A few days later, the Aave team filed an emergency motion demanding the release of the assets. Project representatives called the court’s logic legally unsound. 

“A thief does not own what they have stolen. These funds belong to the users from whom they were taken, and no one else,” stated protocol founder Stani Kulechov.

The plaintiffs’ lawyers questioned Aave’s right to contest the freeze. They pointed to the platform’s terms of use, which state that it “owns, holds, and controls” client assets. According to the lawyers, this makes the project responsible for what happens and could weaken its position in court.

The lawyers also noted that the victims are unlikely to be in dire need of these 30,766 ETH: DeFi United has already raised $327.95 million, four times the amount in question.

The hearing is scheduled for May 6 in a Manhattan federal court.

Kelp and LayerZero Conflict

Kelp developers stated that the April hack was due to a vulnerability in LayerZero’s infrastructure. The project plans to relaunch its cross-chain system based on Chainlink.

The crux of the dispute lies in the configuration of the 1-of-1 DVN, where cross-chain messages are confirmed by a single verifier.
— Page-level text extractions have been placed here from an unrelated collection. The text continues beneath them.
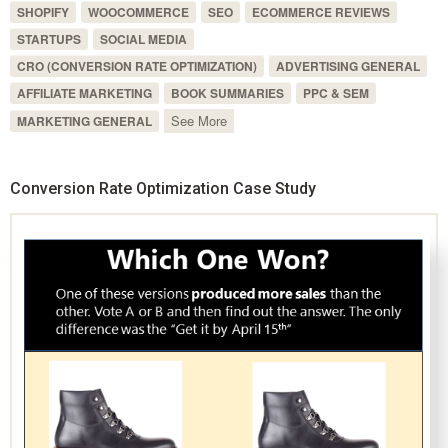
SHOPIFY
WOOCOMMERCE
SEO
ECOMMERCE REVIEWS
STARTUPS
SOCIAL MEDIA
CRO (CONVERSION RATE OPTIMIZATION)
ADVERTISING GENERAL
AFFILIATE MARKETING
BOOK SUMMARIES
PPC & SEM
See More
MARKETING GENERAL
Conversion Rate Optimization Case Study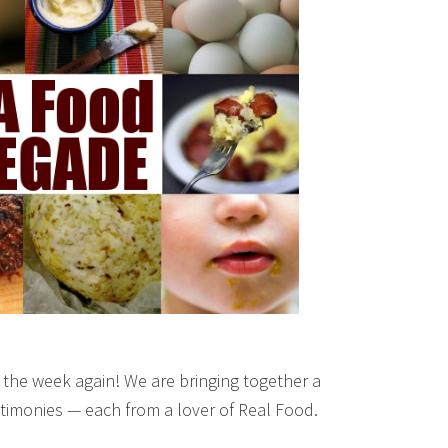
f the week again! We are bringing together a
estimonies — each from a lover of Real Food.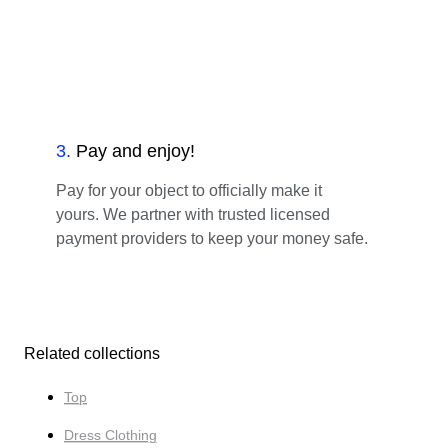
3
.
Pay and enjoy!
Pay for your object to officially make it
yours. We partner with trusted licensed
payment providers to keep your money safe.
Related collections
Top
Dress Clothing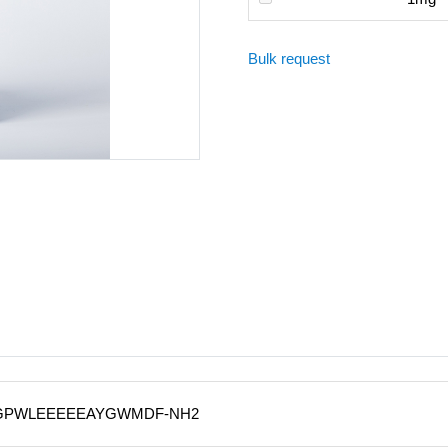
Bulk request
QGPWLEEEEEAYGWMDF-NH2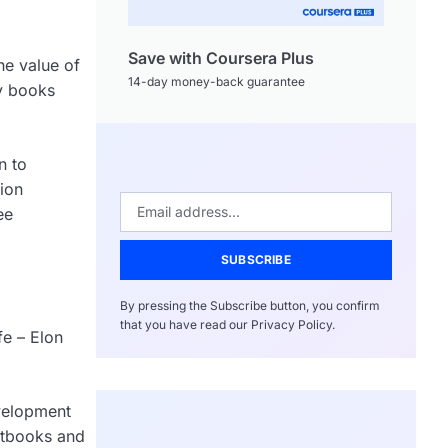
Save with Coursera Plus
he value of
14-day money-back guarantee
ry books
n to
tion
ee
SUBSCRIBE
By pressing the Subscribe button, you confirm
that you have read our Privacy Policy.
fe – Elon
evelopment
extbooks and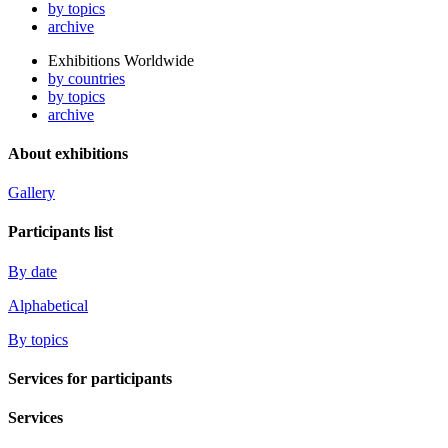
by topics
archive
Exhibitions Worldwide
by countries
by topics
archive
About exhibitions
Gallery
Participants list
By date
Alphabetical
By topics
Services for participants
Services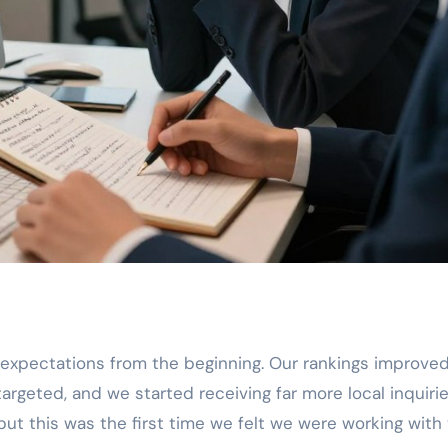
expectations from the beginning. Our rankings improve
argeted, and we started receiving far more local inquirie
ut this was the first time we felt we were working with 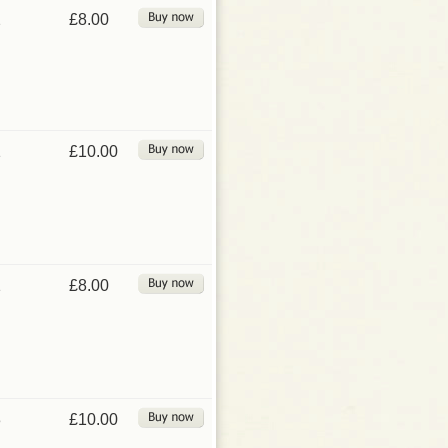
2
£8.00
1
£10.00
1
£8.00
3
£10.00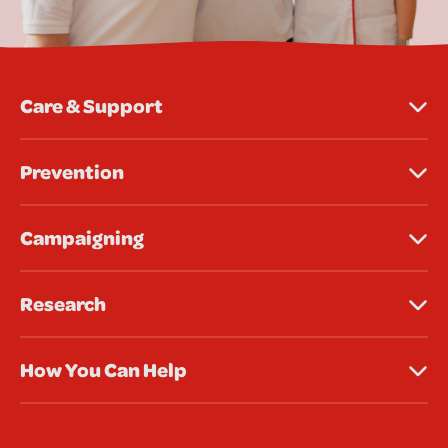
Care & Support
Prevention
Campaigning
Research
How You Can Help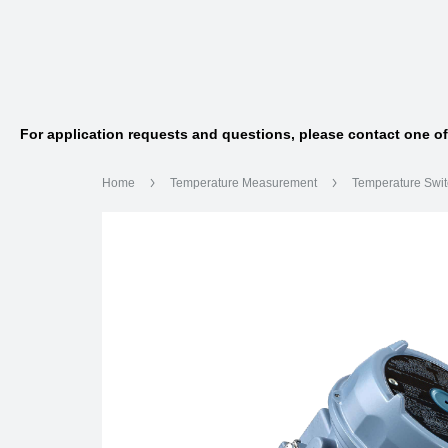
For application requests and questions, please contact one o
Home
Temperature Measurement
Temperature Swi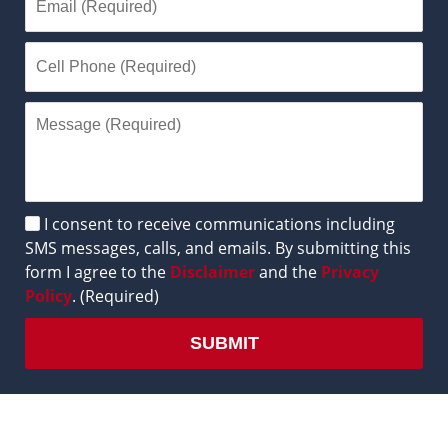
Disclaimer
I consent to receive communications including
SMS messages, calls, and emails. By submitting this
form I agree to the
Disclaimer
and the
Privacy
Policy
. (Required)
SUBMIT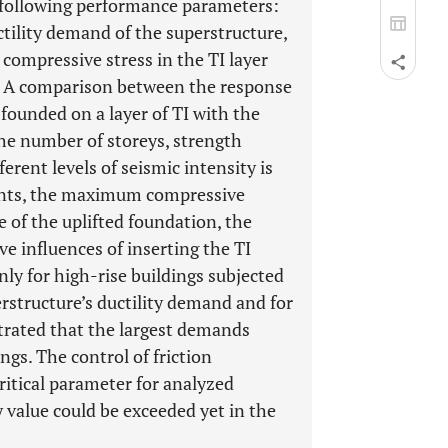
e following performance parameters:
ctility demand of the superstructure,
compressive stress in the TI layer
n. A comparison between the response
founded on a layer of TI with the
he number of storeys, strength
erent levels of seismic intensity is
ments, the maximum compressive
e of the uplifted foundation, the
ve influences of inserting the TI
ly for high-rise buildings subjected
erstructure’s ductility demand and for
trated that the largest demands
ngs. The control of friction
ritical parameter for analyzed
 value could be exceeded yet in the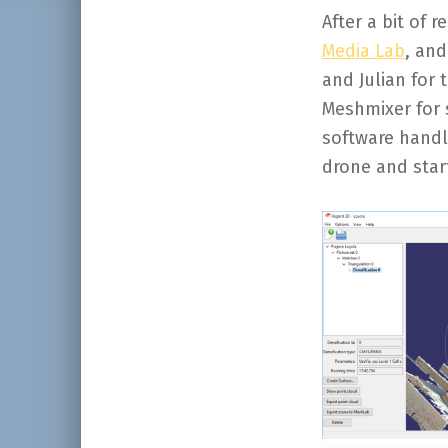
After a bit of r
Media Lab
, an
and Julian for
Meshmixer for 
software handle
drone and star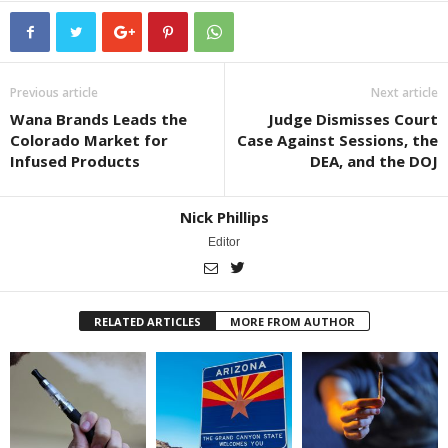
Previous article
Next article
Wana Brands Leads the
Judge Dismisses Court
Colorado Market for
Case Against Sessions, the
Infused Products
DEA, and the DOJ
Nick Phillips
Editor
RELATED ARTICLES
MORE FROM AUTHOR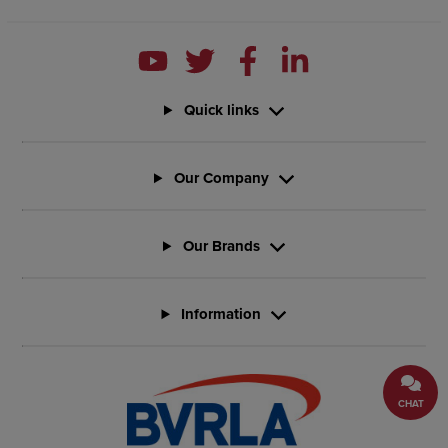
Quick links
Our Company
Our Brands
Information
CHAT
Kelp claims that LayerZero approved such a setup and did not warn of the risks, shifting the blame after the hack.

LayerZero insists that the issue was isolated at the rsETH level and arose from Kelp’s risky configuration. The affected project’s team counters that the 1-of-1 setup was widely used in the omnichain protocol ecosystem, and the decision to abandon such configurations confirms the systemic nature of the vulnerability.

Back in late April, LayerZero joined the DeFi United initiative and donated 10,000 ETH (~$23 million).